Tombo comes in hot on a rainy Montana night and drops a straight-up “no more excuses” episode—aimed at the real reason we keep repeating the same junk: dark psychology habits disguised as “just how I am.”
He frames dark psychology as the leftover survival tools from dysfunction—avoidance, manipulation, narrative twisting, gaslighting, control, and emotional steering—stuff that can get results short-term but leaves wounded people in the wake. The core villain of the episode is the overfunctioner/control freak: the person who micromanages, mansplains, coerces, and justifies it all with “but look what we got done.” Tombo calls it what it is: abusive, exhausting, and ultimately wrong—especially when it spreads into your family system.
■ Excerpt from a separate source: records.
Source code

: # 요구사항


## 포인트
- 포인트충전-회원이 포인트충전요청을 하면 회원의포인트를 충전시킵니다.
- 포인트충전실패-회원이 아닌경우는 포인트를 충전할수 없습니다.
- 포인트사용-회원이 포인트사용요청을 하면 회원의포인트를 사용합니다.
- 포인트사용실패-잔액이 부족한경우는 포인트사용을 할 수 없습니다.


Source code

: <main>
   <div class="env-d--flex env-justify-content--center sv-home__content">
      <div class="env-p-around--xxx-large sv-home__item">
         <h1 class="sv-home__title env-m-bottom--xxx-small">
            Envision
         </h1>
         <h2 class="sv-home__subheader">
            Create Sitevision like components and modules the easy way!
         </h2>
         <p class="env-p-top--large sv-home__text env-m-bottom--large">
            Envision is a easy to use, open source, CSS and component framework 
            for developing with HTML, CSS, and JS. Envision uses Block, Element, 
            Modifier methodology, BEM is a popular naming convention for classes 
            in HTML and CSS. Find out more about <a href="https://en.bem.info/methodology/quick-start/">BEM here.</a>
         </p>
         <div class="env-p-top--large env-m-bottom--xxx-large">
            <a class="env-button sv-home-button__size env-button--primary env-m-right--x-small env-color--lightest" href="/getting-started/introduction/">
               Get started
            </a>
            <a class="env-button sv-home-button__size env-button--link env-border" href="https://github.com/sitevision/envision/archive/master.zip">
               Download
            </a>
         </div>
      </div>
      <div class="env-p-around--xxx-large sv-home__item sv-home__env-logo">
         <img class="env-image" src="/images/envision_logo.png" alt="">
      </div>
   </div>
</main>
The turning point is self-awareness. He admits he still has control tendencies, hates seeing them pop up, and hates even more seeing how those patterns can land in your kids. He talks about asking his children for forgiveness (a yearly habit for him) and lays down a hard truth: control freaks tend to raise control freaks, and the cost can be resentment, distance, and broken relationships.
His “way out” isn’t a magic trick—it’s a practice: bring people into the process, be honest, lay out concerns clearly, ask what the other person thinks, and solve problems without manipulation. He ties it back to what he values most: messy-but-real relationships, community, and being liked for who you are—no pretense, no control games. The episode ends with a challenge: start asking yourself when you’re controlling or manipulating, and you’ll be shocked how fast that inner “radar” lights up—and how healing starts when excuses stop.
What you agree with gains permission to operate in your life.